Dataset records
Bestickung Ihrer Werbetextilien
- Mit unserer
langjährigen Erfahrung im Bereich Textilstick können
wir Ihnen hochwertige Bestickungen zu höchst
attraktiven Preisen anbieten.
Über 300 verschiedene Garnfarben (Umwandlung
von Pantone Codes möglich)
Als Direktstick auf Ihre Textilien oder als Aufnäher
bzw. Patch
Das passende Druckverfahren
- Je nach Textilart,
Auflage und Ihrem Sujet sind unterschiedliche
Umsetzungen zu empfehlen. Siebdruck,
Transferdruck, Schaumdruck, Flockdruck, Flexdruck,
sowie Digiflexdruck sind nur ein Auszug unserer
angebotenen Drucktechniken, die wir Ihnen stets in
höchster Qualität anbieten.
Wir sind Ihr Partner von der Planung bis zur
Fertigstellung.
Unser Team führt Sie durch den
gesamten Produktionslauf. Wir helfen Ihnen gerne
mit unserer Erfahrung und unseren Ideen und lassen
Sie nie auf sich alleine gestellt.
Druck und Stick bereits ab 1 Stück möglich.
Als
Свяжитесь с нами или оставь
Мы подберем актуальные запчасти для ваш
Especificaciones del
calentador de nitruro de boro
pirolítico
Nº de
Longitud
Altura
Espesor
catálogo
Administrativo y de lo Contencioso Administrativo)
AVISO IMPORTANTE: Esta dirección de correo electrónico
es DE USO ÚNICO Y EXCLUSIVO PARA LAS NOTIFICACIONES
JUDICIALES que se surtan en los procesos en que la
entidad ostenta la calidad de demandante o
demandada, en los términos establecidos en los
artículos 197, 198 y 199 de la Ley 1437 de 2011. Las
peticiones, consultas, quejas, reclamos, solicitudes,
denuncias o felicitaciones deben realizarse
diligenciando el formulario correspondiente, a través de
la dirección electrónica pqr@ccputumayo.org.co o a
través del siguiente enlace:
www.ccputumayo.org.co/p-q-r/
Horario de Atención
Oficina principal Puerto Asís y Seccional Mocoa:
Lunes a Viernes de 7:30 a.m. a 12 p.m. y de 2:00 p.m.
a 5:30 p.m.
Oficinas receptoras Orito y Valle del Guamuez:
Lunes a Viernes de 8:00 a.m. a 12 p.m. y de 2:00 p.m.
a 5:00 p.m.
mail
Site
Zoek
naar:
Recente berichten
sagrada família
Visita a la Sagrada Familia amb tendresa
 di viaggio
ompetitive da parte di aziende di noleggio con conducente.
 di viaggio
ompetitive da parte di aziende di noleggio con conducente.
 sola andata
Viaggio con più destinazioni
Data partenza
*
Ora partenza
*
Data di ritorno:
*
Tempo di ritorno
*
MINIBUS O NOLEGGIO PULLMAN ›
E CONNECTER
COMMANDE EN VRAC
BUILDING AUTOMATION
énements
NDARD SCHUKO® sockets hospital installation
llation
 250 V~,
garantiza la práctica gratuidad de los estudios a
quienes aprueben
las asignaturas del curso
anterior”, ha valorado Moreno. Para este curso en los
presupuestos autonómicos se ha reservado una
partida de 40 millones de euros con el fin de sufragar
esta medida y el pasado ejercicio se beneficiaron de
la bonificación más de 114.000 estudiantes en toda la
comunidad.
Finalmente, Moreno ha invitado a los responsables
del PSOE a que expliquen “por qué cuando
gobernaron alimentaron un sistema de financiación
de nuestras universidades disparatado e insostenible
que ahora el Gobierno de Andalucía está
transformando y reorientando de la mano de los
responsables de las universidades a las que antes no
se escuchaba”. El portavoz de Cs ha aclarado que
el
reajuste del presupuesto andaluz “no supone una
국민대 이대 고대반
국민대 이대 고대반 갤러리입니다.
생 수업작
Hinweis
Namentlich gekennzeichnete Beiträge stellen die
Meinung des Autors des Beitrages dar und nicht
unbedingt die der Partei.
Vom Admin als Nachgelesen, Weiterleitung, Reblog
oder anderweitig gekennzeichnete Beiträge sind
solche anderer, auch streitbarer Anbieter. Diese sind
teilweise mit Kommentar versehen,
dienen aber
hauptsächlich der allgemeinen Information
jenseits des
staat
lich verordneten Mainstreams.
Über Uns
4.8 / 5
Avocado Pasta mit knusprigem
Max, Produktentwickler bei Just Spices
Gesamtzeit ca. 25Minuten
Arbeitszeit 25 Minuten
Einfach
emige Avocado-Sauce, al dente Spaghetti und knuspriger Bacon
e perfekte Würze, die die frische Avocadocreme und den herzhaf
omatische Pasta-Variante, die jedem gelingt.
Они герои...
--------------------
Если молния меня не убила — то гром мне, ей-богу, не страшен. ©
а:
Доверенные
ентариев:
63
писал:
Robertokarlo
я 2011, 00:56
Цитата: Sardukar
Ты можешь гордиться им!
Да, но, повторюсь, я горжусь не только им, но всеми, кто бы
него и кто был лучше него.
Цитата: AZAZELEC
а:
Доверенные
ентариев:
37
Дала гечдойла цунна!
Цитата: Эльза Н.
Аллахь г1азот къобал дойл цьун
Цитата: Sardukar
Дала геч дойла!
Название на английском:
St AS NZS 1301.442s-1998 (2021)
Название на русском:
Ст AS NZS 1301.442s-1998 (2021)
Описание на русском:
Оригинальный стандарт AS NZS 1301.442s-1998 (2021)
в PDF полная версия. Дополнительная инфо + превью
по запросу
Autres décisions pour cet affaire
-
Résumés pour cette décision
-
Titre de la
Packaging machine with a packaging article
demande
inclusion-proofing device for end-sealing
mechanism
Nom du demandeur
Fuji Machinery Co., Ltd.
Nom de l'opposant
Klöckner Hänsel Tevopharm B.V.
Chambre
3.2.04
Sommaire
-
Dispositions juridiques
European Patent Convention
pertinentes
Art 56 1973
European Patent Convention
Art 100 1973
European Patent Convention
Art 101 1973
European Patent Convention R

* [Problem statement]:
Extract from the data every line where "ccputumayo" shows up.

* [Exercise result]:
la dirección electrónica pqr@ccputumayo.org.co o a
www.ccputumayo.org.co/p-q-r/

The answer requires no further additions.